Umizaru belongs to the kind of movies glorifying whichever the uniformed group under their spotlight. Those which I have enjoyed include the obvious US Navy pilots in Top Gun, the firefighters in Backdraft, and the Secret Service in In The Line of Fire. While those are Hollywood movies, Japan also had in 2004 made a movie about a rookie team of Coast Guards in Umizaru, and this follow up sequel brings back search and rescue diver Daisuke Senzaki (Hideaki Ito) and his team into what is probably another Poseidon like adventure.
Titled "Limit of Love", it's a strange moniker for a movie which is high on the action, and soppy on the romance. This movie continues the romantic relations between our hero Senzaki-san and his fiancée Kanna Izawa (Ai Katô), or rather the strained relations between the two after the former rejected the obvious hints of the latter to marry her, because of some strange personal reasons of skeletons from his closet which continued to haunt him. Brooding hero must exorcise these demons before he can commit to settling down, get it?
Therefore perhaps for similar reasons, we had it retitled as Test of Trust instead, as there are plenty of moments with reference to the title. In trusting your buddies to come back for you, in trusting the experts to do a job they are trained for, in trusting your fiancé to take care of himself and come back alive, the list goes on. But fret not even if you haven't watched the first movie, you'll be orientated soon enough to be in the thick of the action.
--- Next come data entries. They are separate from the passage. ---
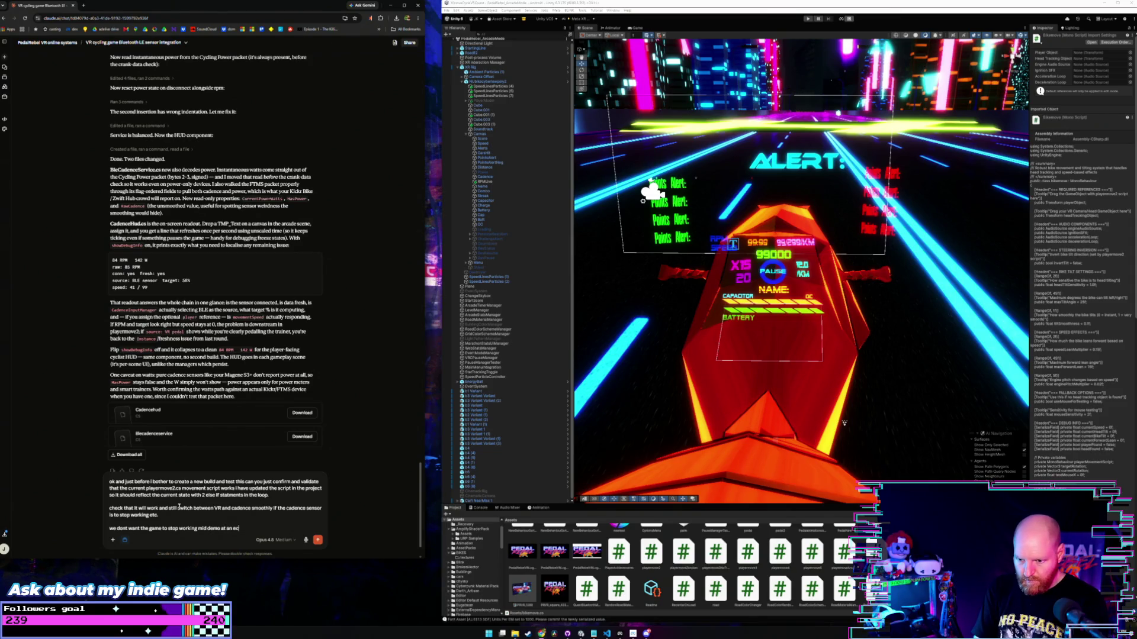
text(nt.)
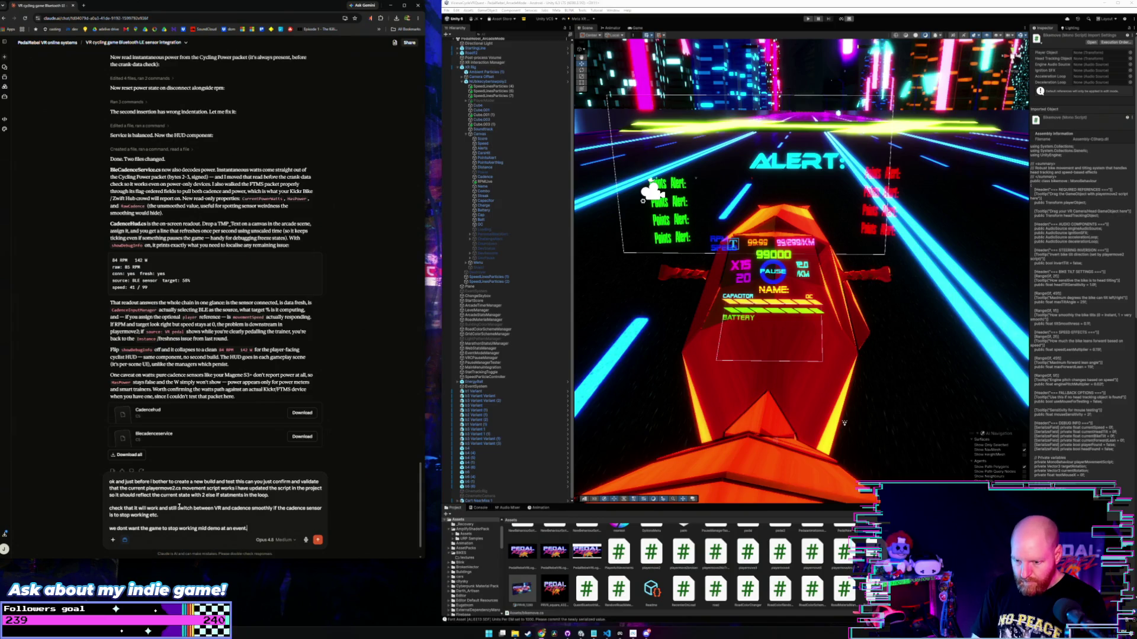
key(Return)
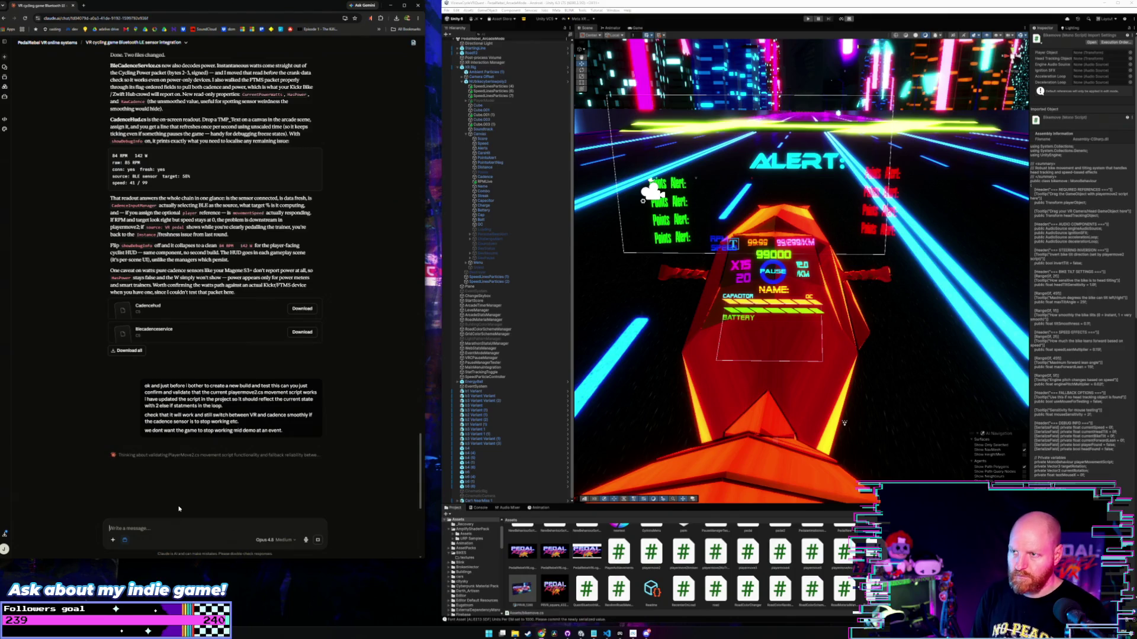
click(449, 7)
The filmmakers spared no expense in making this movie big, with planes, helicopters, ships, rafts, and tons of extras to make it a grand spectacle. Water-Underwater sequences are always never easy, and I dare say, given that this premise is similar to an earlier Hollywood stinker bore Poseidon, Umirazu 2 triumphs with its action sequences if they are compared side by side. It's not the special effects or the razzle dazzle (in which Poseidon wins hands down), but it's by its delivery. Keeping the cast and rescuees intimately small also helped in not having too many characters who can be brushed off easily as fodder, making them the regular, though clichéd, folks that you would actually care for.
If there is a gripe however, it'll be at how the melodrama gets drummed up into dizzying heights with plenty of lingering shots coupled with rousing crescendos from the soundtrack. While these are there probably for emphasis and dramatic effect, one can't help forget that in order for it to be a bit more believable, hey, it's a rescue operation! Cut the crap and the ra- ra talk, and just get on with saving lives or getting the hell out of whatever danger zones you are in!
I can't help but smile inside when certain scenes are shot in typical Japanese fashion with characters looking hard at each other and giving constant nods of assurances, especially in the control centre. Some things don't change do they? But all in all, this is a pretty interesting action movie, after a dearth of non-romance or horror movies from the land of the rising sun.